Copy every line that contains the string "pins" from the entries below.

Entries shown section start

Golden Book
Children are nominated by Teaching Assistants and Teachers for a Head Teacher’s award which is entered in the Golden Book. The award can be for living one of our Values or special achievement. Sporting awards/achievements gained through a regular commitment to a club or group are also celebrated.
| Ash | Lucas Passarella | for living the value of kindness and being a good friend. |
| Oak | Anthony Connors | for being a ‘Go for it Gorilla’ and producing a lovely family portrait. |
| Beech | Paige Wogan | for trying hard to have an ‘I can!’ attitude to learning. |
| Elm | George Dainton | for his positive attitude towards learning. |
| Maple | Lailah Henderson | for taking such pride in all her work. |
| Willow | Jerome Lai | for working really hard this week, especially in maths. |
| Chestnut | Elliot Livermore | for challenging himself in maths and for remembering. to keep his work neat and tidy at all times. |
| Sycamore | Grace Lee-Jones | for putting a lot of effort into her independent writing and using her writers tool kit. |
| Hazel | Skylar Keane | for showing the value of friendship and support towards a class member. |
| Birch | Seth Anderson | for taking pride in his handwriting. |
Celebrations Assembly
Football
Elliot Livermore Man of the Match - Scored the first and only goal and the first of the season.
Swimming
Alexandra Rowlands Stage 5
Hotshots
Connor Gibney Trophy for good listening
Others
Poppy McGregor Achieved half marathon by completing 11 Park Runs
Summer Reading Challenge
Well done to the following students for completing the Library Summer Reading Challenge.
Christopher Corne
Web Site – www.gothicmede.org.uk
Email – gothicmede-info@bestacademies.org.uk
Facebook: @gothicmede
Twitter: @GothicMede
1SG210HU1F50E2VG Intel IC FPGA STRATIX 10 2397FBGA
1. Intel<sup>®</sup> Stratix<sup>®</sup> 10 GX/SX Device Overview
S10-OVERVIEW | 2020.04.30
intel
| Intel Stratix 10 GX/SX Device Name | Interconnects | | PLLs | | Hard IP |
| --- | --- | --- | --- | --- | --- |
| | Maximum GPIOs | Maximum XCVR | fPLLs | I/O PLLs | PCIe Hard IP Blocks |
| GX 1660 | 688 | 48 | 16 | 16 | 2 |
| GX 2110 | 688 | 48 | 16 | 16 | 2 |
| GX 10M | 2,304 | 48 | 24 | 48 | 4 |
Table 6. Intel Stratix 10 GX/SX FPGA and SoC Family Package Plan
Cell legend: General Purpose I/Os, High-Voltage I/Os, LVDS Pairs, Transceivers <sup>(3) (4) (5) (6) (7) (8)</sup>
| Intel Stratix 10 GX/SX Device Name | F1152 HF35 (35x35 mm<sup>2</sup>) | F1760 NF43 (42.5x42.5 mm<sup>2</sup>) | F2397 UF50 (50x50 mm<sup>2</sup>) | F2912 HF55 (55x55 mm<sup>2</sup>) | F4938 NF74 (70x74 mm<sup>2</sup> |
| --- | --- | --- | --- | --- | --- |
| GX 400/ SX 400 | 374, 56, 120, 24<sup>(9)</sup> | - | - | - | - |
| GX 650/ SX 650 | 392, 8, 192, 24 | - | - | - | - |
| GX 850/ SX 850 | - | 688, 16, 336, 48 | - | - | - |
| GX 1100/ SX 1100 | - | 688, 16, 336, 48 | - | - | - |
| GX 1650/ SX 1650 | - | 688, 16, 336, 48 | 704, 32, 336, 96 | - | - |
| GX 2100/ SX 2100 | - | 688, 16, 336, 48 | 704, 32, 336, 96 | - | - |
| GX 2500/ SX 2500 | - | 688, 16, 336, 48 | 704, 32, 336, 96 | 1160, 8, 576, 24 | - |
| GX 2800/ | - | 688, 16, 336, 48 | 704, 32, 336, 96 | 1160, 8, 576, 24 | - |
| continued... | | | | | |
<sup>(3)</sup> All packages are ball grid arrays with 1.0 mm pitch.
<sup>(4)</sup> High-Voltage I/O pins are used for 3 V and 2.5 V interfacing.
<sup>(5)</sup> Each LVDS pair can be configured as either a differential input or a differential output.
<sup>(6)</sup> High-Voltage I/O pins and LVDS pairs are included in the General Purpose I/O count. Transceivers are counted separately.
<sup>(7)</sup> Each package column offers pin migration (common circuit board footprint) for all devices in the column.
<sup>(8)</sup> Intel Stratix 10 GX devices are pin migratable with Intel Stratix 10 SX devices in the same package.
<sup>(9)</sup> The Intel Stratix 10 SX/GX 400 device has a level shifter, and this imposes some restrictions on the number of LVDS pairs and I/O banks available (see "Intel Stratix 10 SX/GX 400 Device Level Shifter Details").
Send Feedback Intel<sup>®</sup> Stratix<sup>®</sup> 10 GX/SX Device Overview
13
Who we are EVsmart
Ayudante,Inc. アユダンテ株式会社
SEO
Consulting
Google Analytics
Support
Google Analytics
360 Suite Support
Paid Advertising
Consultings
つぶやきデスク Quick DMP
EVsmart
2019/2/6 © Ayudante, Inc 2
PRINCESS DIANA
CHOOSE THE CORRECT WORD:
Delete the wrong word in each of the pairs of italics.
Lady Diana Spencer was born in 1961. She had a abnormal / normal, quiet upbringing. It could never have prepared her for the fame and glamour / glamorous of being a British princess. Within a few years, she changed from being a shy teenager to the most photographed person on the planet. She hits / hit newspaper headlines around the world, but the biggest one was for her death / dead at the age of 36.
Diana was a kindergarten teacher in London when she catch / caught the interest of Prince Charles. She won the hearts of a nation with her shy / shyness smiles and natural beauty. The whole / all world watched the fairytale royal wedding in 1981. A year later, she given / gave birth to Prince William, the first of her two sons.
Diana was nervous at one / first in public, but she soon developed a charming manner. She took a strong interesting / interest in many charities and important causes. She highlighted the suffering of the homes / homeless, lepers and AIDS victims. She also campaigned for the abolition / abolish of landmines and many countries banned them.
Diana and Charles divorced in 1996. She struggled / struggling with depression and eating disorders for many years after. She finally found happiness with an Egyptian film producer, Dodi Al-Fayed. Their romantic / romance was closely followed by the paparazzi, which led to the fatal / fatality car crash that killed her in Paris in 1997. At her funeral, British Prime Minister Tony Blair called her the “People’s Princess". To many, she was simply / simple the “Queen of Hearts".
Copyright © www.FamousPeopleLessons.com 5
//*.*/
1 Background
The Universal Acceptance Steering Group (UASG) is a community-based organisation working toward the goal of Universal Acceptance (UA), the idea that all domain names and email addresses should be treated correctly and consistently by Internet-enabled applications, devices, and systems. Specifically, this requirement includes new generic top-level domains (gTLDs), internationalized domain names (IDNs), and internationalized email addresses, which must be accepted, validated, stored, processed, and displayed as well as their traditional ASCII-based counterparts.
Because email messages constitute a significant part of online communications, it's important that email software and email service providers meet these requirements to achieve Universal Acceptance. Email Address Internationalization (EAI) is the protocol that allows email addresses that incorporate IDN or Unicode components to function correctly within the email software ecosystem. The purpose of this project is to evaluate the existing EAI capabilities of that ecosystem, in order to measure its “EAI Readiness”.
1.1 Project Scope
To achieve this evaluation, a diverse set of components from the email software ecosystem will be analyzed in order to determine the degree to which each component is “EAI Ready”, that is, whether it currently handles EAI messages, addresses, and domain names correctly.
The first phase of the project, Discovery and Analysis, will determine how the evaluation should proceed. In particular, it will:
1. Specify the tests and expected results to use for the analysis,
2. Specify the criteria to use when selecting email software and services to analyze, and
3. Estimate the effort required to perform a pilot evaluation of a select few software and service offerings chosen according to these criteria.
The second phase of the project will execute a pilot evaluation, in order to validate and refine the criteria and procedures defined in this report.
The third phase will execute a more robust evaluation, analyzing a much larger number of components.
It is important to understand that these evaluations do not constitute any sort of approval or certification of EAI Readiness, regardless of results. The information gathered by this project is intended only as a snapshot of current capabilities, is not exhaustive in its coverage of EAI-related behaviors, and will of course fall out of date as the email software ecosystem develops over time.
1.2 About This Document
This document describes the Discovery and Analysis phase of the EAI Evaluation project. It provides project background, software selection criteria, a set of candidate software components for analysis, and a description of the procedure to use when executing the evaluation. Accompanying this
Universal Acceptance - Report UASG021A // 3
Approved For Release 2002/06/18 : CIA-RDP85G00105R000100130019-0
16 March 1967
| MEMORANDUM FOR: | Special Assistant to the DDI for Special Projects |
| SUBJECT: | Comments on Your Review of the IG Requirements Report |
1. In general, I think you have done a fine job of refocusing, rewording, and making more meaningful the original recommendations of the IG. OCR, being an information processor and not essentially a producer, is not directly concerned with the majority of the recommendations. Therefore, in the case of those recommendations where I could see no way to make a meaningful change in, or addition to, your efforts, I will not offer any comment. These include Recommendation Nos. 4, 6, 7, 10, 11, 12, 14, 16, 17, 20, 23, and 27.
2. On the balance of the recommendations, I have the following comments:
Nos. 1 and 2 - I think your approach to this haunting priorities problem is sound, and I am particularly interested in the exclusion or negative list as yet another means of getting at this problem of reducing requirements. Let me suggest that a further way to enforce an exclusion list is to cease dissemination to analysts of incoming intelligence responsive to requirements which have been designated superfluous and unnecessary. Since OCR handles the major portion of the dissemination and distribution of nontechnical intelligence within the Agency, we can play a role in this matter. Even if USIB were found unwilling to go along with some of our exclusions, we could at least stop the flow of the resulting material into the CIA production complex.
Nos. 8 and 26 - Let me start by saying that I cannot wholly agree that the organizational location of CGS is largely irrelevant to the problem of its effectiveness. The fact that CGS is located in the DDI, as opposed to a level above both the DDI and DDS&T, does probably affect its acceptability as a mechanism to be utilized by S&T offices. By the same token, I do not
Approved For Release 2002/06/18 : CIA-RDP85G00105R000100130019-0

Entries shown section end

▶ **Exercise answer**:
<sup>(4)</sup> High-Voltage I/O pins are used for 3 V and 2.5 V interfacing.
<sup>(6)</sup> High-Voltage I/O pins and LVDS pairs are included in the General Purpose I/O count. Transceivers are counted separately.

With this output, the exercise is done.